This novel is about Maigret. Oh sure, there’s a murder and an investigation, and we eventually get to know a good deal about the victim and about the suspects, but above all else, we get to know Maigret.
Scotland Yard has heard about the famous Maigret, and with the permission of the Paris police has assigned an inspector Pike to shadow Maigret and observe his methods. Maigret feels terribly self-conscious about that, knowing as he does that he basically has no method, or no method that can be observed in a few days. Pike is absolutely correct in his dealings with Maigret, never imposing himself, always speaking perfect and precise French, and for that reason, and others, Maigret feels oppressed by Pike’s presence, and begins to feel that he must prove himself.
He soon gets the chance: he is called to investigate a murder that has occurred on an island just off the southern French coast. Though it is out of his jurisdiction, he is assigned to the case because the victim had bragged, shortly before being murdered, that Maigret was a good friend of his.
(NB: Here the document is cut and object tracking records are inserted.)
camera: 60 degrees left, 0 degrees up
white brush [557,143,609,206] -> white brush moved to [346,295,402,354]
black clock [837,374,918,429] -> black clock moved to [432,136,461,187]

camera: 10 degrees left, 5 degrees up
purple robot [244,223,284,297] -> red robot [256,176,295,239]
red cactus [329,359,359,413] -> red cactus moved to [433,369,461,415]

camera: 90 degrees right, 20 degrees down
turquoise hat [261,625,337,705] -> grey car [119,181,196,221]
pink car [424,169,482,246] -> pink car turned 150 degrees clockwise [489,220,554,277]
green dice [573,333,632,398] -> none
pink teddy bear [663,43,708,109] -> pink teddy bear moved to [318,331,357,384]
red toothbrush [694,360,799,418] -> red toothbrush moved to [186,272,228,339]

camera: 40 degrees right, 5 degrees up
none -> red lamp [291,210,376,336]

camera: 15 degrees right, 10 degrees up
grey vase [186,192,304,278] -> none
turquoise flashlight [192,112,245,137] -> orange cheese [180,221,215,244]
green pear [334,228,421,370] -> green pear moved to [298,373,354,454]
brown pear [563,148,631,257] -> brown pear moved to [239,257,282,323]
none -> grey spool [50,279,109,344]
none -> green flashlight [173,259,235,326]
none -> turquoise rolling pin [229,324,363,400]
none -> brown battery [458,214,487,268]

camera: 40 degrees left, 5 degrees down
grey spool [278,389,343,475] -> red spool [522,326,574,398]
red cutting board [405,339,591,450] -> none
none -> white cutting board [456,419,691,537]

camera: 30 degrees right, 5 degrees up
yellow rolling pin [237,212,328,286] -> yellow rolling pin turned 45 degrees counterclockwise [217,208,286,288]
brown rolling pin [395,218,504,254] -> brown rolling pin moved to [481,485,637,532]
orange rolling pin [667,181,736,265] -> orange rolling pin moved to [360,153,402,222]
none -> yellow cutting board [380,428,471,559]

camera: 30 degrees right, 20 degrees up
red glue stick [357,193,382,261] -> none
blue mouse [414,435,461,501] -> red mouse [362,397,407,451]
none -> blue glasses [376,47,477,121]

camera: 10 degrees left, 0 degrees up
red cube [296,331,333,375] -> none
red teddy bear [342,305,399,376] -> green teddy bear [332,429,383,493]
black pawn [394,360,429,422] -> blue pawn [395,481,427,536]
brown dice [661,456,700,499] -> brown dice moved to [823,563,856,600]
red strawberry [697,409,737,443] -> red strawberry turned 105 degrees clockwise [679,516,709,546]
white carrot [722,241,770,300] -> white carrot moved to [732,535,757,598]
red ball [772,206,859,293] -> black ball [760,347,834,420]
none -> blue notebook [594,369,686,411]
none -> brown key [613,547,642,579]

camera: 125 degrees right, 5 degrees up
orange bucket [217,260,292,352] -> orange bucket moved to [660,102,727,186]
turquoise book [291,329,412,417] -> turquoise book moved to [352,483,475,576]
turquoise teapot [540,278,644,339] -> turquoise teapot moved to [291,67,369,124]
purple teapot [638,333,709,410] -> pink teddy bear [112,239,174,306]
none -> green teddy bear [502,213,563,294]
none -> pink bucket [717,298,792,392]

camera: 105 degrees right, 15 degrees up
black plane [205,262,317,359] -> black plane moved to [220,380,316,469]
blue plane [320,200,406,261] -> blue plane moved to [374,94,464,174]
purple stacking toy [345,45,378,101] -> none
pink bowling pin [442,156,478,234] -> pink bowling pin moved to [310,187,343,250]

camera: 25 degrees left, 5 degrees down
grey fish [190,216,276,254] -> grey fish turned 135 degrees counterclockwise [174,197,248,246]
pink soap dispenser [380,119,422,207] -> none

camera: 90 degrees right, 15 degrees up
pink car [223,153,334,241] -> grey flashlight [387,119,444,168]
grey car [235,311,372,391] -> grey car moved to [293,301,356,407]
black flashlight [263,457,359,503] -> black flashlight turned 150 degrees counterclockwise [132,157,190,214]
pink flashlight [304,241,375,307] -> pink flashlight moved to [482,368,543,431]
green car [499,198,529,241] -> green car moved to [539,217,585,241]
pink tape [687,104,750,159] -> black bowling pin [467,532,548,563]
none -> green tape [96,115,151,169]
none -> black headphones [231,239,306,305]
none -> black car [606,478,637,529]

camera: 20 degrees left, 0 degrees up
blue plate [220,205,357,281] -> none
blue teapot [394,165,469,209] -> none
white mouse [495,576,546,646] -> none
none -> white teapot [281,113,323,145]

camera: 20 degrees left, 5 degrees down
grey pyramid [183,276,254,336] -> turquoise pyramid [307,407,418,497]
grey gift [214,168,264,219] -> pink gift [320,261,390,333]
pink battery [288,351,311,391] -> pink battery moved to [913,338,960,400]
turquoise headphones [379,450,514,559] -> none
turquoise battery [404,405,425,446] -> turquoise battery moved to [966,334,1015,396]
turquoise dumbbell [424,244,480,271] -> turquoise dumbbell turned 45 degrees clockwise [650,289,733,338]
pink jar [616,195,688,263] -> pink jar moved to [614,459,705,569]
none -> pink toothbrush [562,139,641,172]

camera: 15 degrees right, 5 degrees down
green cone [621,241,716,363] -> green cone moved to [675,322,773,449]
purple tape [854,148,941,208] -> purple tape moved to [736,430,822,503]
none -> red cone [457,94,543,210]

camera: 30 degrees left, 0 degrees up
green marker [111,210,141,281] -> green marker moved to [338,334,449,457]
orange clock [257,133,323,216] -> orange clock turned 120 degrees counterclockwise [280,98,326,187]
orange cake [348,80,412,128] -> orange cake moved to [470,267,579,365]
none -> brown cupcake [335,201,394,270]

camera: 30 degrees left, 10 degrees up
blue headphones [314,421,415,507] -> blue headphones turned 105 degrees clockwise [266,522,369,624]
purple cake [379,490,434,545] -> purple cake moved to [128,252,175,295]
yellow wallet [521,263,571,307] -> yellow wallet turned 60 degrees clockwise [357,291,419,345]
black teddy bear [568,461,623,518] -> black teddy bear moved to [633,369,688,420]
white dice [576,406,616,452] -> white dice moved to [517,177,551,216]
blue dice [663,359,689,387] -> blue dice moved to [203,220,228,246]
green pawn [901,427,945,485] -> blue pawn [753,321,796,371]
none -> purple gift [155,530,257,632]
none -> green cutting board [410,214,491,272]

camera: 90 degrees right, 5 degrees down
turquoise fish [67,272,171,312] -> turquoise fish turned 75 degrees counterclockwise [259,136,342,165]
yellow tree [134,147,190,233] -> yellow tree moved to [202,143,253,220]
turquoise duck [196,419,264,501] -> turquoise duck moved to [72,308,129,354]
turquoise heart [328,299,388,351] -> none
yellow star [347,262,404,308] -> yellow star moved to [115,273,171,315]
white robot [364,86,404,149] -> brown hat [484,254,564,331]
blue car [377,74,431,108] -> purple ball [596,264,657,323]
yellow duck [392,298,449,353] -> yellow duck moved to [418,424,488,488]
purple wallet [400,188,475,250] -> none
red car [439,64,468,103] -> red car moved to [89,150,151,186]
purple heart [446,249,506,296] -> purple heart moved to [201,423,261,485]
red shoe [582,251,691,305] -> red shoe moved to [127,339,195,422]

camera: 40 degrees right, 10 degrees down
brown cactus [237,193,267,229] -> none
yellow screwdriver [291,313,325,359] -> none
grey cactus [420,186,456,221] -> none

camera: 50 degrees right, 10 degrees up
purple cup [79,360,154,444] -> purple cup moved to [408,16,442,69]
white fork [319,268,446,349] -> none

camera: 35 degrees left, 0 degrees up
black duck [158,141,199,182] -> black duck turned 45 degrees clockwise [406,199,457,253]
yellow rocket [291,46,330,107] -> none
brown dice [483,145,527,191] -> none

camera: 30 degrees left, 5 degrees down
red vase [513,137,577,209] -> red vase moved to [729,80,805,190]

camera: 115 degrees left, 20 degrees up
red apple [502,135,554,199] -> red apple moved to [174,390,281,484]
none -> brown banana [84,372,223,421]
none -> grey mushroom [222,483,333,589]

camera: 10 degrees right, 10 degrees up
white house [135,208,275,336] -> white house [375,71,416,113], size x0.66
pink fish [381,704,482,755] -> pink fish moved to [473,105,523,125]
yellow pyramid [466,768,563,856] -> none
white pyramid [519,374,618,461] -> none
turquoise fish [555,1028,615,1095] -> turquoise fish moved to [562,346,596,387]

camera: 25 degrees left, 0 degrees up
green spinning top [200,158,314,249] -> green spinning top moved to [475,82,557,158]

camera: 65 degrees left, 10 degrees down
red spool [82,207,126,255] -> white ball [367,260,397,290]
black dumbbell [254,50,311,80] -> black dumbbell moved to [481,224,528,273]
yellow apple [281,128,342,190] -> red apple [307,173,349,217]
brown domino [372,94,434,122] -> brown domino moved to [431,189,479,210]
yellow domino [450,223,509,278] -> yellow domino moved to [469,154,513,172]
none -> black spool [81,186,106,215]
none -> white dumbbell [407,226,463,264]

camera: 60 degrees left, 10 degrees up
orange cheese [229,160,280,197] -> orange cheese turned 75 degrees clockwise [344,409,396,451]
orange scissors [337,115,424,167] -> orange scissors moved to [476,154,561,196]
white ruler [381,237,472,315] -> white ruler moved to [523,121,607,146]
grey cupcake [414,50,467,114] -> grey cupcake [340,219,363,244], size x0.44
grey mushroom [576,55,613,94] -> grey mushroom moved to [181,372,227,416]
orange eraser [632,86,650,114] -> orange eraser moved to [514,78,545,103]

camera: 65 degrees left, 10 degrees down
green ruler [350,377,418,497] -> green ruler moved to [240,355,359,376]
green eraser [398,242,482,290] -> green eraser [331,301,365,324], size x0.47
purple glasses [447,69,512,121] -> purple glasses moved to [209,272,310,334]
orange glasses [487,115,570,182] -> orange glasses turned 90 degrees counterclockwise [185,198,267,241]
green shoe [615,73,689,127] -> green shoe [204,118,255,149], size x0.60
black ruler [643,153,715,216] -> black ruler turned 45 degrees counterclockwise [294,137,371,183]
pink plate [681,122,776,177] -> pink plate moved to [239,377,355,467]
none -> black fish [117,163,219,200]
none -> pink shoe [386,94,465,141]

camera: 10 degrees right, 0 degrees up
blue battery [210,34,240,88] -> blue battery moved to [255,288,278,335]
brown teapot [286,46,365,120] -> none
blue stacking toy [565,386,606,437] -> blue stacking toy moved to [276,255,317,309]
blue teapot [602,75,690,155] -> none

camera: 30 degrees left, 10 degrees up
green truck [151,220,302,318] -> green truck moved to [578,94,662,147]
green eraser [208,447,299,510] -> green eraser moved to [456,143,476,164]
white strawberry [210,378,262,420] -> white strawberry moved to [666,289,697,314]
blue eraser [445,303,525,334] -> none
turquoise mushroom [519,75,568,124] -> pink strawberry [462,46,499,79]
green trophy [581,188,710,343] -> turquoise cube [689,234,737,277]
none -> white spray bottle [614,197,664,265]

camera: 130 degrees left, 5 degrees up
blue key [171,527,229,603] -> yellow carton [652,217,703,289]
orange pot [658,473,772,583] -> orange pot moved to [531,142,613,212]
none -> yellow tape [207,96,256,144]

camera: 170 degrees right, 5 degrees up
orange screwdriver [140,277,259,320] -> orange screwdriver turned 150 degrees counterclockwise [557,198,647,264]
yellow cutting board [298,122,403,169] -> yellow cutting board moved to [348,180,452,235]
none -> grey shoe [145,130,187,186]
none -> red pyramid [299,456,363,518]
Of course, Maigret was not a good friend of his, but had been acquainted with him years earlier, in the course of a criminal investigation.
Maigret and Pike go to the island. It is late spring and the weather is hot. Maigret immediately feels heavy and sleepy and wants nothing other than to simply wander and observe, get the feel of the place. But with Pike watching his every move, he feels compelled to act in a more official way, more energetically. Soon, though, he settles almost into his normal mode: he talks to people, he daydreams, he has a drink. And in the end he catches the killer.
There are something like 70 Maigret novels. If you have never read any, this would be as good as any to start with.